We hit the streets with Richard Roberts of Austin Musical Heritage Tours for a music-flavored walk around downtown. Unfortunately, it turned rather cold and and an intermittent light rain started, so a number of our group melted away before we finished. We stopped at Antone’s club, specializing in blues and R&B. He described Conjunto, which is sort of a combination of Mexican and polka music. He gave us a little talk about differences between Gibson and Fender guitars and indicated that the latter dominate Austin music. He said that Austin specializes in live performances, in contrast to, say, Nashville, which has a strong publishing industry. We visited the Willie Nelson statue outside the Austin City Limits studio and he recounted Willy’s career in Austin. Lunch was in the lobby of the Driskill Hotel, which opened in 1886 and is quite picturesque.
Next was the Texas Capitol, which is a beautiful building. We tried to take a tour about Heroes of the Texas Revolution, but the guide had a soft voice and a strong accent and we simply couldn’t understand her, so we waited 15 minutes and took a general building tour, which turned out to be understandable and quite informative. I found some interesting portraits and other paintings along the way and it was interesting to hear details about how the legislature works. Outside is a modest Confederate monument, and even though old Jeff Davis is mounted on top, it still hasn’t been moved to some basement. It is engraved with a lengthy list of battles and dates, all using the Confederate names, of course, and I was surprised to find a number of errors. Too bad editing marble is so difficult or I’d write the state historian a snippy note.
Back at the hotel we had a musical session with Floyd Domino, a master Western swing pianist who has played with Willie Nelson, Waylon Jennings, George Strait, Merle Haggard, and many other groups.
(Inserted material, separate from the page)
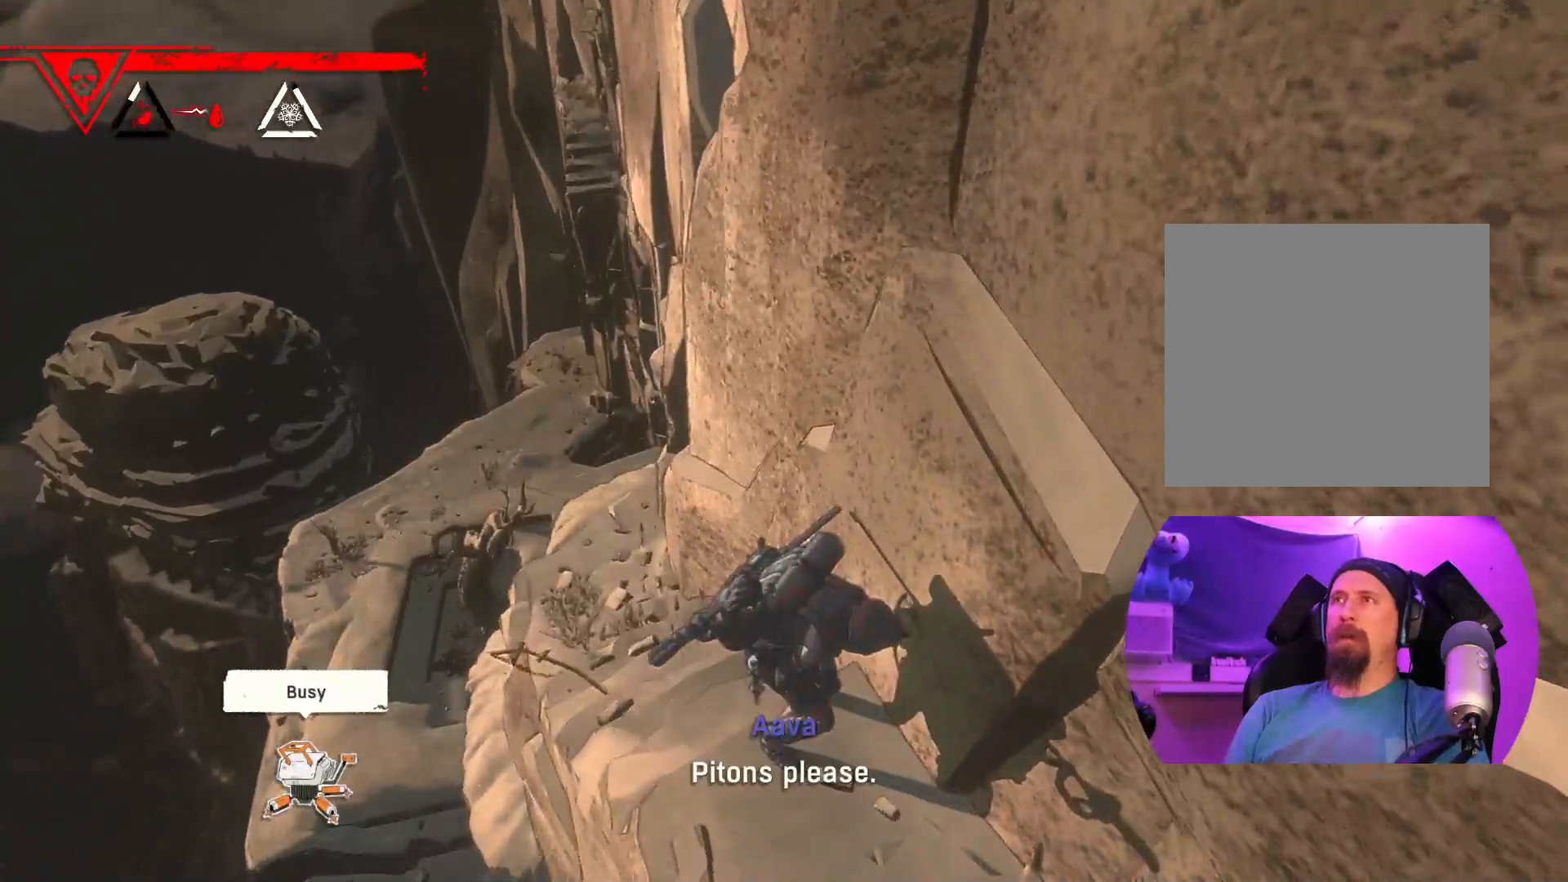
{"buttons": [], "left_stick": "center", "right_stick": "center", "events": [[233, "L1", "down"], [300, "L1", "up"], [400, "Y", "down"], [500, "Y", "up"]]}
He demonstrated honky-tonk; Western swing (which is essentially big band music played on western instruments); boogie-woogie, introduced in Marshall, TX, including eight- and six-to-the-bar styles; ragtime; stride piano in the style of James P. Johnson; and hillbilly, a la Moon Mulligan (who was an influence on Count Basie). He talked about the early days of Bob Wills and Western swing and told stories about playing with Willie Nelson and his eclectic style. This was a great session, really toe-tapping. He recommended the dance hall called the Broken Spoke in south Austin. It’s too bad our evening is spoken for tonight.
The farewell dinner was in the restaurant/sports bar inside the hotel. We retired early to pack and rest up.
We got up at 3:15 to catch a really early direct flight back to San Francisco, arriving conveniently at 8 a.m. This was another excellent Road Scholar experience. Kudos to Janie for arranging a great time in Texas.